A little local anaesthesia is then used (0.1-0.2ml of lidocaine 1% with 1:200,000 adrenaline at each entry and exit point. The sutures are then inserted at each entry point and passed in the subcutaneous tissue under the skin to the exit points.
Once all the sutures are in place, the skin can be compressed and tensioned onto the cones, taking care to check that the same amount of lift is created on each side. When everything is satisfactory, the exposed part of the suture at each exit point is cut off by gently retracting the skin in order to trim the suture at a deeper level.

Postoperative care
After treatment slight oedema or bruising may occur. There may also be some depression or some puckering of the skin. These inconveniences will usually disappear a few days after treatment.
An antibiotic cream is applied to the entry and exit points. Ice may be applied to reduce any bruising and anti- inflammatory tablets may be taken in case of pain for two to three days if necessary.

Postoperative recommendations include the following:
• Keep the head elevated and sleep face up for the first three to five nights
• Avoid excessive facial movements while chewing, talking, yawning for a week.
• Wash and dry the face and apply make-up gently for five days
• Avoid sports, in particular contact sports, for two-three weeks
• Avoid facial massage and facial aesthetic treatments for three weeks
• Avoid dental surgery for three weeks.

With our increased understanding of the ageing process, we are now able to carry out facial rejuvenation in an increasingly sophisticated way.
When used in conjunction with other treatment modalities such as fillers to restore lost volume and contour and radiofrequency or micro-needling for superficial rhytids, thread lifts now provide the final treatment option to correct the results of ageing by dealing with skin laxity in a non-surgical way.

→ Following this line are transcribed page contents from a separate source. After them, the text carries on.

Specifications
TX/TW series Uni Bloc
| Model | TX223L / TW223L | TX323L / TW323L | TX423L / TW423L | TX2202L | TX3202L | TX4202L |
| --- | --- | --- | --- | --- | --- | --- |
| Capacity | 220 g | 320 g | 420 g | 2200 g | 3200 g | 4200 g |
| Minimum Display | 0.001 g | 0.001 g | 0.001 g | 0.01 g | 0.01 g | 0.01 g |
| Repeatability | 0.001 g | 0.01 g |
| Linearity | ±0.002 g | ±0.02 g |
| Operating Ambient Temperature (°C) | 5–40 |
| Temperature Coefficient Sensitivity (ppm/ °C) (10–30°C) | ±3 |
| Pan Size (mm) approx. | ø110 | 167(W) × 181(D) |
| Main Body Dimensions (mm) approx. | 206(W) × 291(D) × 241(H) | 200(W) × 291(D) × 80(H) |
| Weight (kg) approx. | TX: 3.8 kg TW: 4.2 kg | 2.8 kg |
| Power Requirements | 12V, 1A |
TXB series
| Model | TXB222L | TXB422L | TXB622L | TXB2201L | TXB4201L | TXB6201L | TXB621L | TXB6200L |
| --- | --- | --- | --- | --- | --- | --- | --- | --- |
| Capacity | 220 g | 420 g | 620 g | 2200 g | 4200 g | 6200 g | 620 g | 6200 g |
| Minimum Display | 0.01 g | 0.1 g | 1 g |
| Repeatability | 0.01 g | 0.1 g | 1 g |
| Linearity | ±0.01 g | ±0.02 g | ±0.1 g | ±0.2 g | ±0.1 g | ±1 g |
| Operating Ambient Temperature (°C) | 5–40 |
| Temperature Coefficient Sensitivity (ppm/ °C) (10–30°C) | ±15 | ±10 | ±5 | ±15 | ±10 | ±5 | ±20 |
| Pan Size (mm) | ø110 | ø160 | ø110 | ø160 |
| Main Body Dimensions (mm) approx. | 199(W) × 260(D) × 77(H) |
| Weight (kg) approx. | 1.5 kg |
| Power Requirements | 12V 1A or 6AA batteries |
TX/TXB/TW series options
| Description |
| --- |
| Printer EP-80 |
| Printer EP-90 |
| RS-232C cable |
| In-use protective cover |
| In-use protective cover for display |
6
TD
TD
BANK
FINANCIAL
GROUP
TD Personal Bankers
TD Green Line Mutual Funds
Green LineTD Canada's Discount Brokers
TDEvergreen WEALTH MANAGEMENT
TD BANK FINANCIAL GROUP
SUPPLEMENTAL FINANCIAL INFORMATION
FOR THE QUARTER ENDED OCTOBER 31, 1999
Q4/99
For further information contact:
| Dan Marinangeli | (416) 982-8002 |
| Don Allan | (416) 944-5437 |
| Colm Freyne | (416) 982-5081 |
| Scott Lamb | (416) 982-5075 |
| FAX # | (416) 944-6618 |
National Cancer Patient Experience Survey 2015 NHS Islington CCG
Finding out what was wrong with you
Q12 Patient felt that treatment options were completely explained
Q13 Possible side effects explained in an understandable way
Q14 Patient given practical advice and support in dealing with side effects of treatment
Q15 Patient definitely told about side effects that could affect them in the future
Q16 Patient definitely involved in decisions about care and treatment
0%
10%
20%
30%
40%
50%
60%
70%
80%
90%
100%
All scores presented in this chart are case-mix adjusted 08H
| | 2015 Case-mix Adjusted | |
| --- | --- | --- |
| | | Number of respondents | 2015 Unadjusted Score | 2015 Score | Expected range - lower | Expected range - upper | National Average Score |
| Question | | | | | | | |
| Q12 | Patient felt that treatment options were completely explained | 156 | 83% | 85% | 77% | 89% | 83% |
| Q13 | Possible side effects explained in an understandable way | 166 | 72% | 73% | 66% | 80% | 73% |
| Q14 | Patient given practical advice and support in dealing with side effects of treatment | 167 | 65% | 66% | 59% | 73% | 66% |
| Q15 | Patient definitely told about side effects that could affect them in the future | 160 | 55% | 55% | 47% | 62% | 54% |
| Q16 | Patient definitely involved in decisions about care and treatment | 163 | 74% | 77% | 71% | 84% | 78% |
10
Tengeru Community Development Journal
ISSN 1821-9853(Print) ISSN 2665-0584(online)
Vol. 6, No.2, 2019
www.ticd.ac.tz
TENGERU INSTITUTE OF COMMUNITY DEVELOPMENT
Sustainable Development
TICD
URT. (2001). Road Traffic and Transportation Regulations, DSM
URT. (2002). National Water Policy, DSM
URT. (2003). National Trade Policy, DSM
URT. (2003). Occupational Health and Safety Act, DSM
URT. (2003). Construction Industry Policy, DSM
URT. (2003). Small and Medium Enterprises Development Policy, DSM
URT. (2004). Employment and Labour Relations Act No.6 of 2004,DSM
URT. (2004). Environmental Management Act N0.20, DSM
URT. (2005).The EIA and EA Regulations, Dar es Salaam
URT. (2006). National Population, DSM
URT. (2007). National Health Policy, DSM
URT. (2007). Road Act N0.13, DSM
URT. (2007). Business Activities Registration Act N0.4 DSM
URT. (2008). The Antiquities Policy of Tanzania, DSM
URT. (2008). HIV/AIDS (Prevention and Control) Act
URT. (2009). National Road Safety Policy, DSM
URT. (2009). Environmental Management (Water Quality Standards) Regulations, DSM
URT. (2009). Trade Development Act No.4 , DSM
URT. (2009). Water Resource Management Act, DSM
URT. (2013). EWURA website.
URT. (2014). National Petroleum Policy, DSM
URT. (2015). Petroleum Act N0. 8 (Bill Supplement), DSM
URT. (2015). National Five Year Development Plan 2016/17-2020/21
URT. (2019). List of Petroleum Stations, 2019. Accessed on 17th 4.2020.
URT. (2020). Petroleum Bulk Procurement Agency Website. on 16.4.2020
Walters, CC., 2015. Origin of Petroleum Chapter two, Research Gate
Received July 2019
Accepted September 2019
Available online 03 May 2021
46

The Silhouette Soft thread lifting technique is a relatively straightforward procedure that gives an immediate natural lift effect and a progressive restoration of lost collagen. The patient can quickly return to normal social life and the effect lasts for 18 months or longer.
It is not uncommon for our clients to pull the skin of their lower face outwards and upwards and say: ‘If only I could just have that.’

Well, with the Silhouette Soft thread lift, we can now go some way to achieving that and the results can be outstanding.